Population Pharmacokinetic Modeling and Simulation of Rifapentine Supports Concomitant Antiretroviral Therapy with Efavirenz and Non-Weight Based Dosing

Abstract

The Brief Rifapentine-Isoniazid Efficacy for TB Prevention/A5279 trial demonstrated a 1-month daily regimen of rifapentine and isoniazid was noninferior to 9 months of isoniazid alone for preventing TB in persons living with HIV (PLWH). Our objective was to evaluate rifapentine pharmacokinetics in trial participants receiving antiretroviral therapy (ART) and perform simulations to compare weight-based rifapentine dosing with a standard, fixed dose. Nonlinear mixed effect modeling was used to estimate rifapentine and 25-desacetyl rifapentine population pharmacokinetic characteristics. The pharmacokinetic model was validated using a nonparametric bootstrap and visual predictive checks. Monte Carlo simulations were performed to compare weight-based and fixed dose regimens. Rifapentine and 25-desacetyl rifapentine concentrations (347 of each; 185 participants) were each described with a one-compartment model with one-way conversion between rifapentine and 25-desacetyl rifapentine. The absorption rate was nearly doubled in fed versus fasting states. Rifapentine clearance was increased 31% in those receiving efavirenz (EFV)-based versus nevirapine-based ART. Metabolite clearance was allometrically scaled with fat-free mass. Simulations showed lower rifapentine exposures with weight-based compared with fixed dosing. With 10 mg/kg weight-based regimens, 26% and 62% of simulated exposures in <35 kg and 35-45 kg weight classes were above target (AUC0 to 24 h of 257 mg*hr/L); 85% of simulated exposures across all weight classes with fixed dosing were above target. These data support fixed dosing with rifapentine 600 mg daily for TB prevention regardless of weight for PLWH 13 years or older receiving the 4-week regimen and no need for dose adjustment when given with EFV-based ART. Clinical Trials Registration. NCT01404312.

Keywords: HIV/AIDS; Mycobacterium tuberculosis; antiretroviral therapy; population pharmacokinetics; rifapentine; tuberculosis.
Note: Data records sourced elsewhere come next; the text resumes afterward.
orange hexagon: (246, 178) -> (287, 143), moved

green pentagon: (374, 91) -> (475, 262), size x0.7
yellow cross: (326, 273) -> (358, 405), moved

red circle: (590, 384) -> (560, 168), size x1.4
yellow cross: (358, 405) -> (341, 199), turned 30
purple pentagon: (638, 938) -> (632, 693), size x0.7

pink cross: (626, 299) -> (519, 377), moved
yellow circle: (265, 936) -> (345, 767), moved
Conflict of interest statement

The authors declare a conflict of interest. Susan Swindells reports research grants from ViiV Healthcare. Constance A. Benson reports research grants to her institution from Gilead Sciences.

Figures

FIG 1

Rifapentine and 25-desacetyl rifapentine concentrations. A. Rifapentine concentrations post dose. B. 25-desacetyl rifapentine concentrations post rifapentine dose.

FIG 2

Simulated rifapentine concentrations comparing flat and weight-based dosing scenarios across time post dose. The line within the box refers to the median. The box is the interquartile range (lower: first quantile, upper: third quantile). The upper whisker extends to the largest value extending no further than 1.5 times the interquartile range. The lower whisker extends to the smallest value extending no further than 1.5 the interquartile range. Any points, data past the whiskers, are outliers.

FIG 3

Simulated AUCs comparing dosing scenarios by weight class. The dashed line represents the target AUC: 257 mg*h/L. The line within the box refers to the median. The box is the interquartile range (lower: first quantile, upper: third quantile). The upper whisker extends to the largest value extending no further than 1.5 times the interquartile range. The lower whisker extends to the smallest value extending no further than 1.5 the interquartile range. Any points, data past the whiskers, are outliers.